In the ongoing process to repurpose a 64-acre campus in Santa Fe, city officials are contemplating the demolition of a series of buildings deemed as either out of date or with enough structural issues as to make their upgrading too expensive.
The campus is the former home of the Santa Fe University of Art and Design located at 1600 St. Michael’s Drive. The school closed its doors in the summer of 2018 for financial reasons.
In the three years since, city officials have been engaged in an extensive process, with an emphasis on public input, to reimagine the campus.
Those discussions have primarily focused on turning the campus into a mixed-use site, with offices, retail, housing, and public open space.
To that end, a potential partner, the Dallas-based KDC/Cienda Partners, earlier this year exercised an option not to proceed with the redevelopment of the campus, noting, among other things, that it would cost up to $30 million to demolish certain structures described as “obsolete.”

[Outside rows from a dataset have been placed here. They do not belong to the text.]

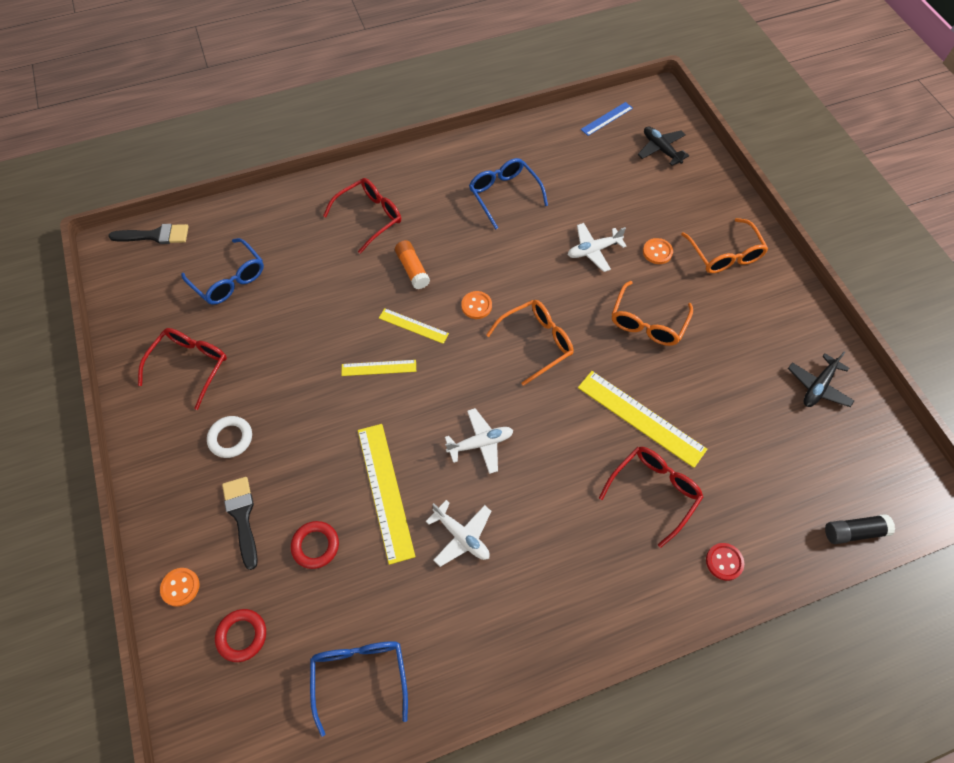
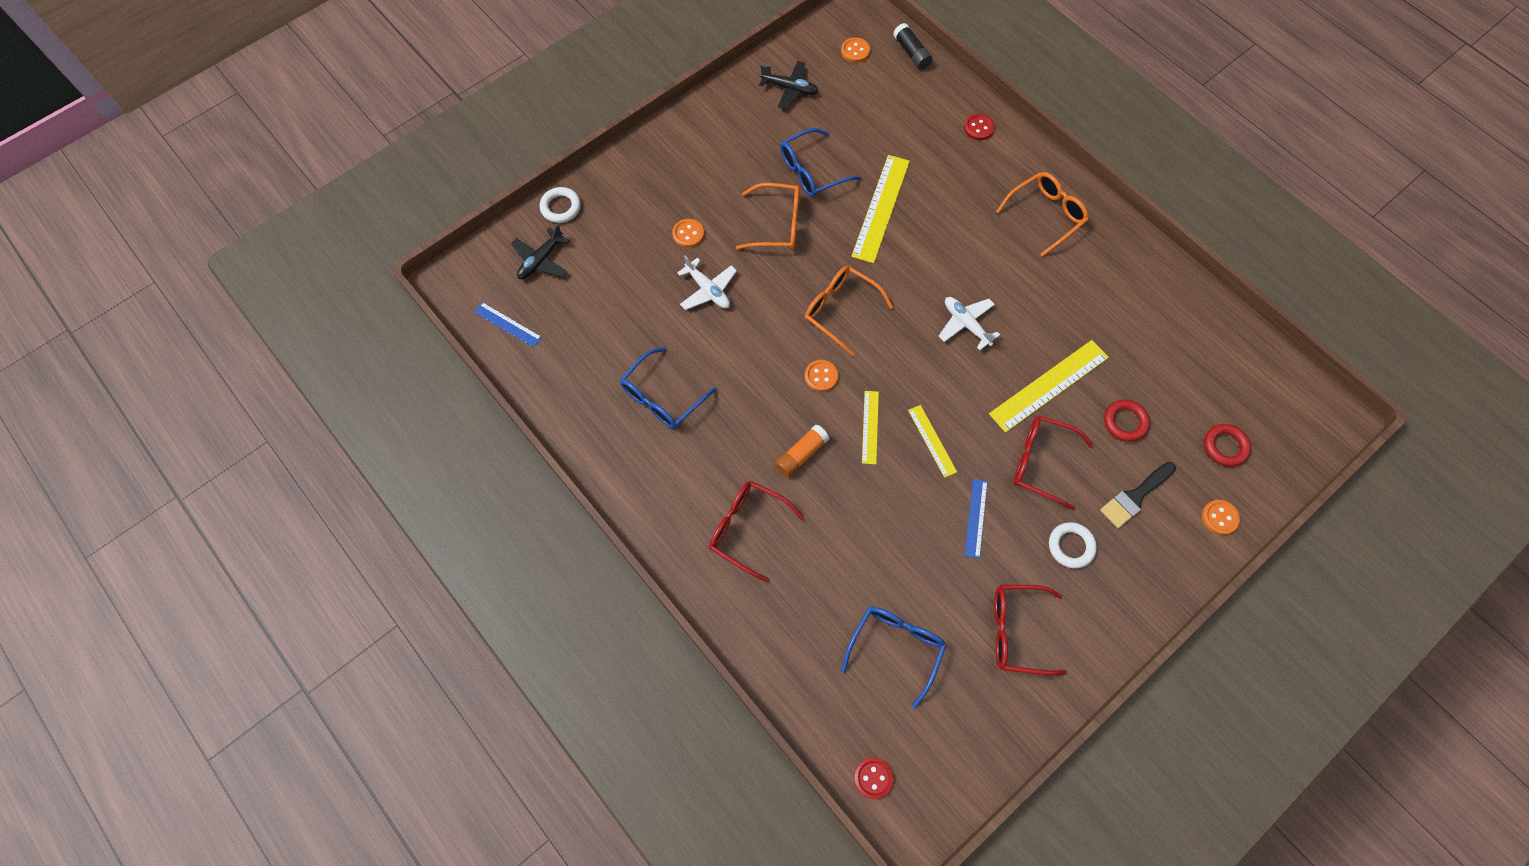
camera: 110 degrees left, 5 degrees up
(155, 235) = (873, 778): black brush -> red button
(295, 374) = (975, 518): none -> blue ruler
(360, 676) = (1200, 345): blue glasses -> blue glasses (812, 171)
(461, 536) = (1055, 311): white plane -> none
(653, 492) = (945, 184): red glasses -> red glasses (1041, 463)
(712, 172) = (561, 207): none -> white ring
(724, 254) = (669, 178): orange glasses -> orange glasses (1045, 215)
(864, 470) = (855, 51): none -> orange button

To make the campus more economically appealing for an outside developer, the city may ultimately call for the demolition of up to 16 structures there.
Altogether, the campus has just over 30 buildings of varying sizes, some dating to the mid-1940s when the site was the home to the former St. Michael’s College.
Those buildings include structures housing administrative offices, dormitories, a library, fitness center, studio, and theater.
An appraisal done for the city in 2017 by the real estate services and investment firm CRBE noted that the campus had seen more than $16.6 million in “renovations, upgrades and repairs between 2009 and 2014.”
It is not yet known when a demolition plan for the campus will be put into effect, and which buildings specially will be razed.